▶ **Exercise prompt**
The whole listing below needs to be retyped without a single change.

** Data section follows **

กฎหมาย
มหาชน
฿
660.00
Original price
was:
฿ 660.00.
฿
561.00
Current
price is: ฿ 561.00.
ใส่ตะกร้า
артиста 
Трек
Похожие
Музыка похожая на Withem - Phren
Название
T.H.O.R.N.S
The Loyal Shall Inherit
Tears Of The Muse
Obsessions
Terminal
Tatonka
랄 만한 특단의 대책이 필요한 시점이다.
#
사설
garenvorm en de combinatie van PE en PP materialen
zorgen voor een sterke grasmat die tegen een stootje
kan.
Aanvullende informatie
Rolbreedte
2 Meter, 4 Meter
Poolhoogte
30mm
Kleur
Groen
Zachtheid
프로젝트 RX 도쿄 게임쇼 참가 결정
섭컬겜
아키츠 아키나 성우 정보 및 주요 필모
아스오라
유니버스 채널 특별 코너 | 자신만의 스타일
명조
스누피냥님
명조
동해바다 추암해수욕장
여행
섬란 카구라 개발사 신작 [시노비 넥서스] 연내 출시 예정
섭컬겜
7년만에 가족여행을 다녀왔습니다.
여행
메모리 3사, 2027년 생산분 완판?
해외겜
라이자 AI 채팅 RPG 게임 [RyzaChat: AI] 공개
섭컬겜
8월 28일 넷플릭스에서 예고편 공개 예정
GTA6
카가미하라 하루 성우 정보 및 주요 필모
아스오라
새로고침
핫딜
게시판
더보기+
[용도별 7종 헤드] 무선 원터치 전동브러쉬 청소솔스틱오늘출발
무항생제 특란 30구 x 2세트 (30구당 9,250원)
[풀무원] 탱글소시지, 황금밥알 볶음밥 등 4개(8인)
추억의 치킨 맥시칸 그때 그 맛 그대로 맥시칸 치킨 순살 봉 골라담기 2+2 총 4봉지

** End of Data section **

▶ **Your solution**
กฎหมาย
มหาชน
฿
660.00
Original price
was:
฿ 660.00.
฿
561.00
Current
price is: ฿ 561.00.
ใส่ตะกร้า
артиста 
Трек
Похожие
Музыка похожая на Withem - Phren
Название
T.H.O.R.N.S
The Loyal Shall Inherit
Tears Of The Muse
Obsessions
Terminal
Tatonka
랄 만한 특단의 대책이 필요한 시점이다.
#
사설
garenvorm en de combinatie van PE en PP materialen
zorgen voor een sterke grasmat die tegen een stootje
kan.
Aanvullende informatie
Rolbreedte
2 Meter, 4 Meter
Poolhoogte
30mm
Kleur
Groen
Zachtheid
프로젝트 RX 도쿄 게임쇼 참가 결정
섭컬겜
아키츠 아키나 성우 정보 및 주요 필모
아스오라
유니버스 채널 특별 코너 | 자신만의 스타일
명조
스누피냥님
명조
동해바다 추암해수욕장
여행
섬란 카구라 개발사 신작 [시노비 넥서스] 연내 출시 예정
섭컬겜
7년만에 가족여행을 다녀왔습니다.
여행
메모리 3사, 2027년 생산분 완판?
해외겜
라이자 AI 채팅 RPG 게임 [RyzaChat: AI] 공개
섭컬겜
8월 28일 넷플릭스에서 예고편 공개 예정
GTA6
카가미하라 하루 성우 정보 및 주요 필모
아스오라
새로고침
핫딜
게시판
더보기+
[용도별 7종 헤드] 무선 원터치 전동브러쉬 청소솔스틱오늘출발
무항생제 특란 30구 x 2세트 (30구당 9,250원)
[풀무원] 탱글소시지, 황금밥알 볶음밥 등 4개(8인)
추억의 치킨 맥시칸 그때 그 맛 그대로 맥시칸 치킨 순살 봉 골라담기 2+2 총 4봉지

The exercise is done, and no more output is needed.